Alcatel A5 LED (Bild: Alcatel)

Alcatel A5 im Disco-Fever: 35 LEDs blinken für eine Nachricht

Statt eine neue WhatsApp per einfachem Blinklicht anzuzeigen, lässt das Alcatel A5 gleich 35 LEDs funkeln. Die ganze Rückseite ist damit übersät. Ganz schön exzentrisch – mehr aber auch nicht.

Das Kuriose auf einer Messe wie dem MWC 2017 ist nicht immer das Überragende. Manchmal sticht auch eine einfache Idee hervor: Alcatel hat auf die Rückseite seines A5-Smartphones 35 LEDs montiert – 4 x 9 minus eine, wo die Kamera sitzt. Wie eine Lichtorgel (oder Lautsprecher von JBL) können die LEDs dann passend zur Musik Disco machen. Auch eingehende Nachrichten lassen sich darüber anzeigen: ein grünes W für WhatsApp, ein blaues F für Facebook und ein gelbes S für Snapchat. Die besten Freunde können auch ihr eigenes Blinki-Blinki erhalten.

Kein Musik-Handy

Zugegeben ein nettes Gimmick. Doch sonst ist das Alcatel A5 bloß untere Mittelklasse. Der 5,2 Zoll große IPS-Bildschirm zeigt 1.280 x 720 Pixel an.
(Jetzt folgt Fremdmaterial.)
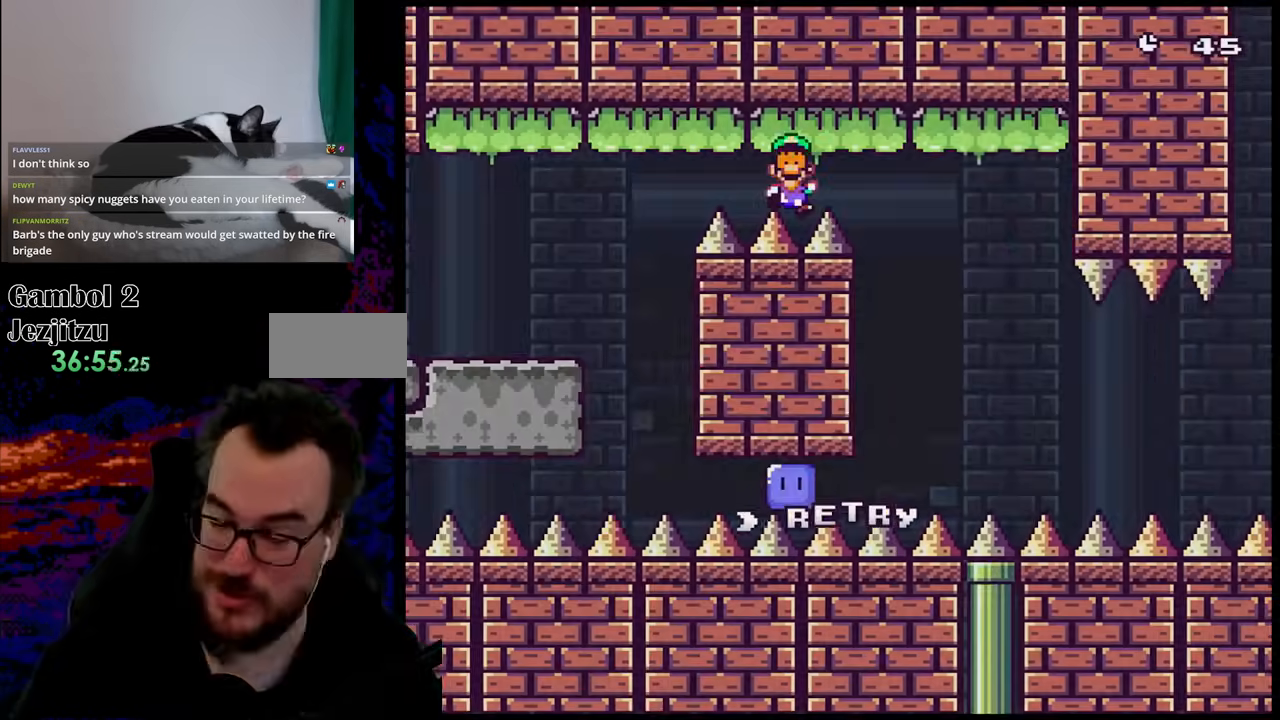
{"buttons": [], "events": [[100, "B", "down"], [167, "B", "up"]]}
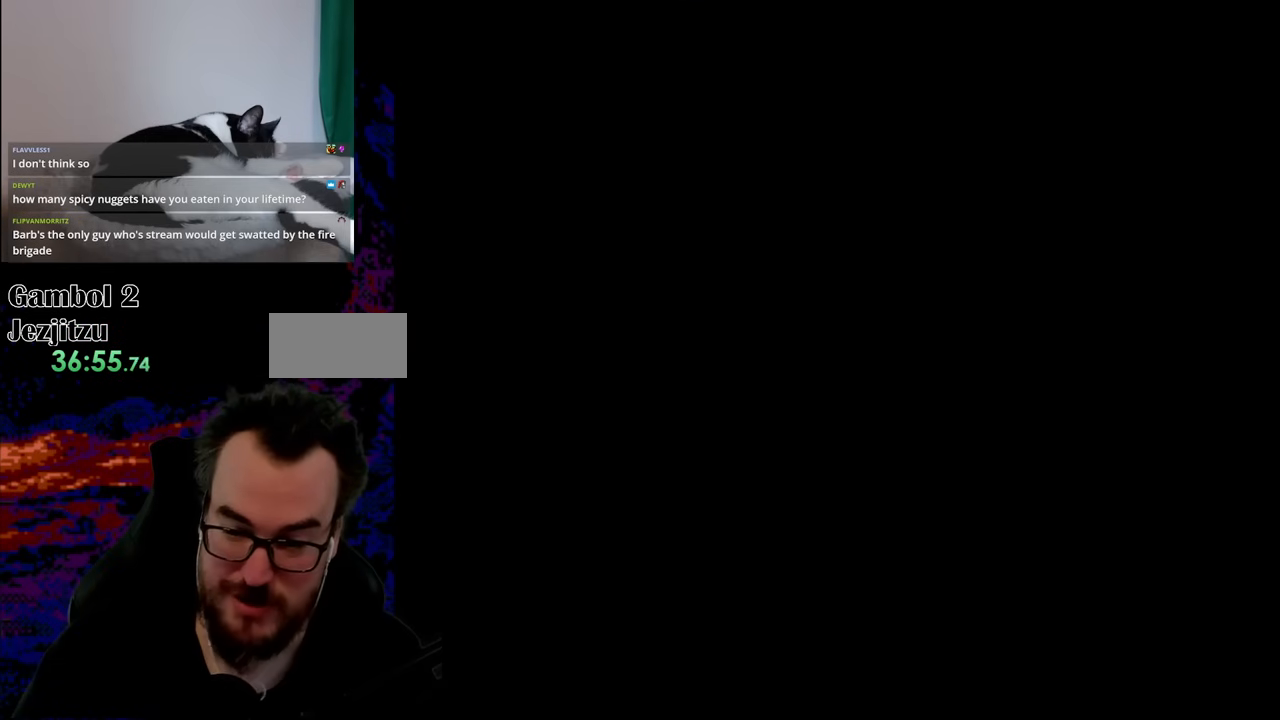
{"buttons": [], "events": [[17, "A", "down"], [267, "A", "up"]]}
Der Octa-Core-Prozessor MTK 6753 von Mediatek arbeitet im 1,5-GHz-Takt. Hinzu kommen 2 GB RAM und 16 GB Speicher, der sich über eine Micro-SD-Karte noch erweitern lässt. Als Betriebssystem findet sich das schon nicht mehr aktuelle Android 6 Marshmallow. Immerhin verfügt der Akku über eine Kapazität von 2.800 mAh. Aber wer weiß schon, wieviel Energie die 35 LEDs im Disco-Modus ziehen?

Um ein Musik-Handy handelt es sich beim Alcatel A5 aber nicht. Trotz der eingebauten LED-Disco wirbt der Hersteller nicht mit einem besonderen Sound. Immerhin finden die LEDs beim Fotografieren noch Verwendung. Als Fotolicht können sie bei schlechten Lichtverhältnissen angeschaltet werden.

Fotolicht für die Kamera

Dumm nur, dass auch die Kamera schnell an ihre Grenzen stößt. Acht Megapixel mit HDR und Videoaufnahmen mit 720p und 30 fps sind ebenfalls nicht überragend. Ich hätte ja die Kamera in der Mitte der Lichter platziert und nicht links oben in der Ecke. Die LEDs würden dann als Ringlicht wirken und die Schatten im Gesicht von allen Seiten ausleuchten. Immerhin verfügt die 5-Megapixel-Kamera auf der Frontseite über einen Selfie-tauglichen LED-Blitz.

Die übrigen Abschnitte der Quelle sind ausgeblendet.